Every now and then we all get that itch to get out of the city and into the countryside but it’s rare that we have enough time to travel too far afield and make a weekend of it. However, where there’s a will there’s a way and in our latest round-up you’ll find a host of picturesque country hikes and treks that are easy to get there and back from without having to book an overnight stay. Choose the one that best suits your cravings and get ready to feel that all-important disconnect from the city, even if just for a day.
Henley via Stonor
Most famous for its annual Regatta and loved for its quintessentially British sensibility, it may come as a surprise that Henley is also in the midst of one of the most beautiful and varied hikes within London’s reach. Sitting on the southern edge of the Chiltern Hills, it provides an idyllic spot for a post-walk cream tea or a well-deserved glass of wine. There are three variations on this particular trek and they range from a seven-hour, 13.6 mile option (which we suggest you save for the milder months) to a more manageable four-hour, 8.8 mile alternative. Each option takes you over the valley leading up to Stonor and features picturesque and historic views in equal part.
London trains to Henley-On-Thames leave from Paddington and take around 90 minutes.
The Seven Sisters, Seaford to Eastbourne
If you want to feel like you’ve really ‘gotten out’ of London for the day, then it’s the Seven Sisters hike from Seaford to Eastbourne that we recommend for its momentary detachment from city life. The white cliffs are, of course, a beautiful sight to behold but this trek offers so much more that that; lighthouses, beach towns and rolling hills all add to the charm of the coastline… and there’s not a tube station in sight. Bliss. The full route covers 13.8 miles and takes around seven hours to complete. Finish up on Eastbourne’s promenade and pier for an authentic fish and chip dinner.
London trains to Seaford leave from Victoria and take around 90 minutes.
It can be easy to overlook something that’s pretty much on your doorstep so for that reason, we’re reminding you of the beauty that is Hampstead Heath. North London’s natural haven and the perfect place to head to if you’re looking for a walk among the autumn leaves followed by a hearty English roast dinner, The Hampstead Circular, as it’s so called, starts and finishes at Hampstead underground station and it journeys through the heath as well as passing by Highgate Cemetery and stopping at a viewpoint at the top of Parliament Hill. If you’re in the mood for a little added culture, you can take a detour to the oldest pub in London, the Spaniards Inn, to enjoy both the area’s history and a welcome drink.

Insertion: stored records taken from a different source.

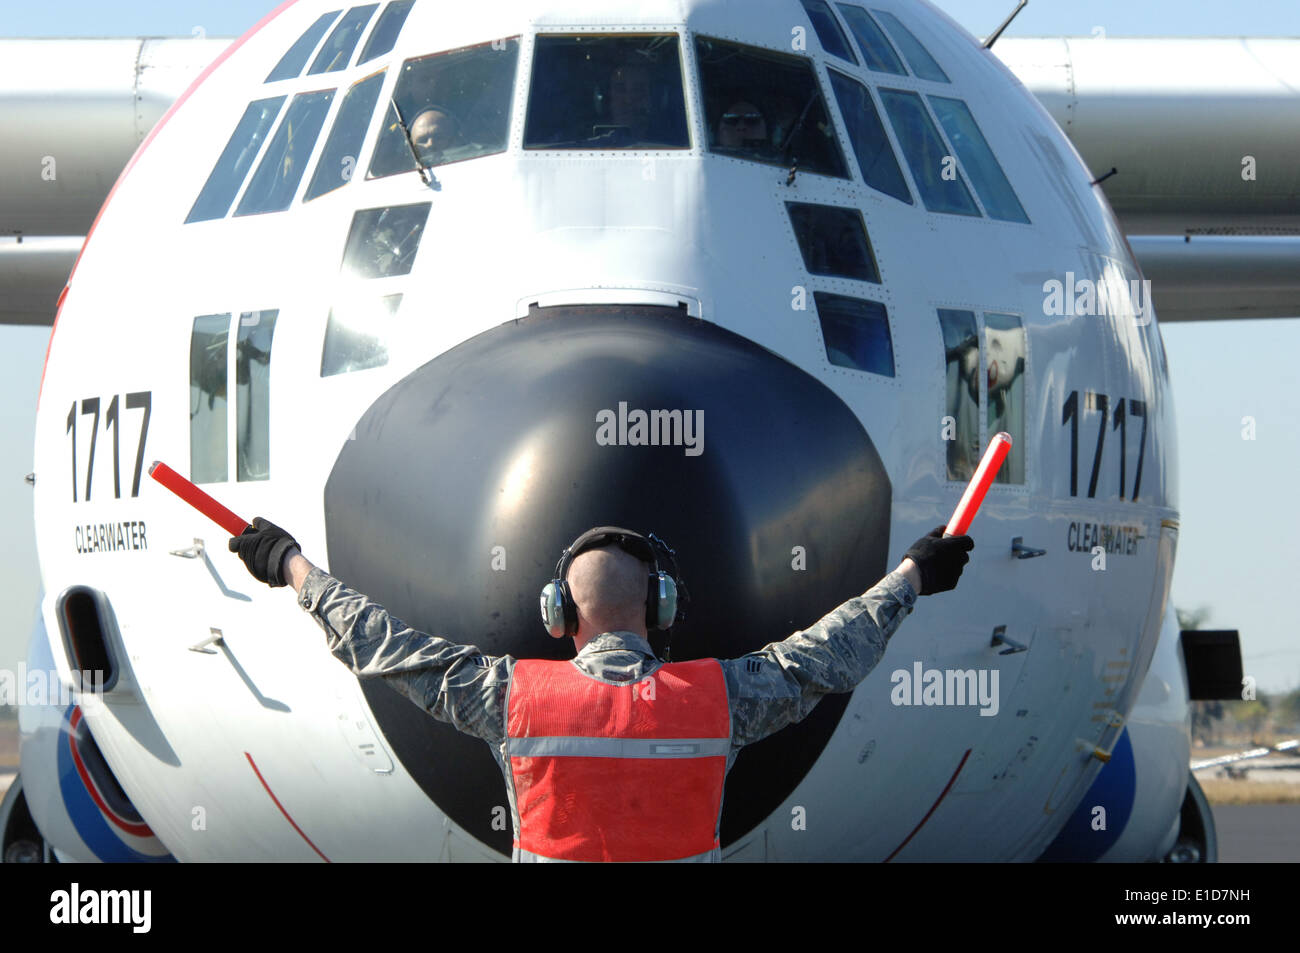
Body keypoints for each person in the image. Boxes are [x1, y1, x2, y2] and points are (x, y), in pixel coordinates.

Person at [229, 519, 974, 862]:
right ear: (660, 611)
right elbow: (828, 655)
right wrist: (914, 576)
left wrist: (292, 563)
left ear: (559, 614)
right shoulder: (719, 699)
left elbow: (384, 644)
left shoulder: (511, 699)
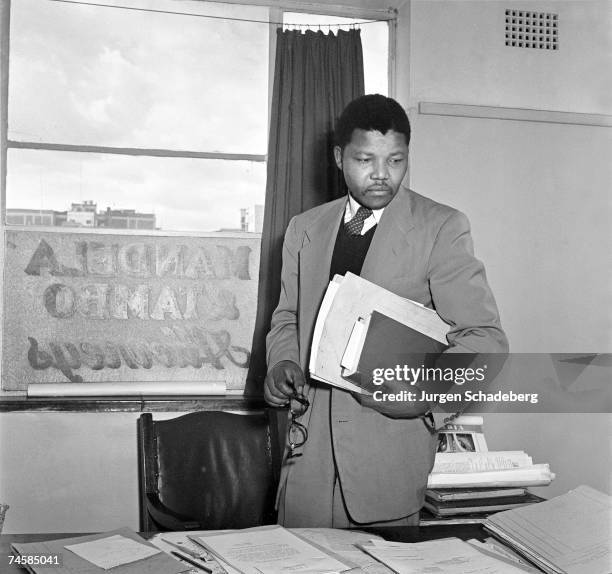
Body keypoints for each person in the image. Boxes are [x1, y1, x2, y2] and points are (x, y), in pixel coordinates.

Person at [264, 94, 508, 527]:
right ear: (340, 158)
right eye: (365, 160)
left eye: (396, 161)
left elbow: (485, 340)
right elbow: (287, 317)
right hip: (306, 465)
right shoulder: (304, 228)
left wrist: (422, 397)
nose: (381, 175)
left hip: (387, 467)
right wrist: (282, 361)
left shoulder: (441, 227)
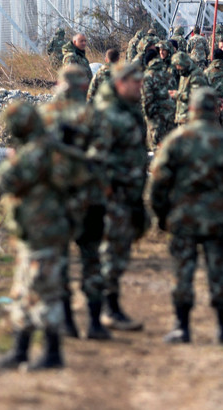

Take the Northern Line to Hampstead.
Epping Forest Oak Trail
The beauty of the Epping Forest Oak Trail for Londoners is that it’s on the tube map – just at the end of the Central Line to be exact. It’s far enough away from the centre of the city that it feels completely separate but it’s close enough that a day trip is not only accessible time wise, but it can be covered by your Oyster card as well – bonus. Ideal for those looking to spot a little wildlife, there’s a deer sanctuary along the route and the forest is home to hares, skylarks, and other such creatures you’ll only spot in woodland areas. It’s a shorter trek than certain other walks in our line-up (just 6.6 miles) which might add to its appeal; it starts and finishes at Theydon Bois tube station.
Take the Central Line to Theydon Bois.
Egham To Runneymead
A manageable circular walk through woodland terrain, the Egham to Runneymead trek is not only beautiful but it’s also steeped in historical significance. It passes Langham Pond – a designated site of special scientific interest due to the endangered species that it houses – as well as wetlands and brightly coloured meadows. Taking around two hours to complete, the 3.7 mile route is also situated close to Windsor Castle and its surrounding town which is well worth a visit post walk, not least for its coffee shops and picturesque cobbled streets. A great choice for those less dedicated to a lengthy trek but still seeking some nature and a little shopping fix all at once.
London trains to Egham from Waterloo take around 40-50 minutes.
Kingston to Ham House
If Hampstead’s that little bit too north but you don’t fancy journeying too far outside of central London then perhaps Kingston holds more appeal as a start and finish point? The Kingston to Ham House route leads you along one of the more scenic sections of the River Thames, through Richmond Park and past the beautiful Ham House and Garden which coincidentally, is also home to The Orangery café – a great spot for lunch mid-ramble. The entire trip (without the lunch break) will take around 3.5 hours as it covers eight miles of varied and beautiful London landscape.
London trains to Kingston from Waterloo take around 3o minutes.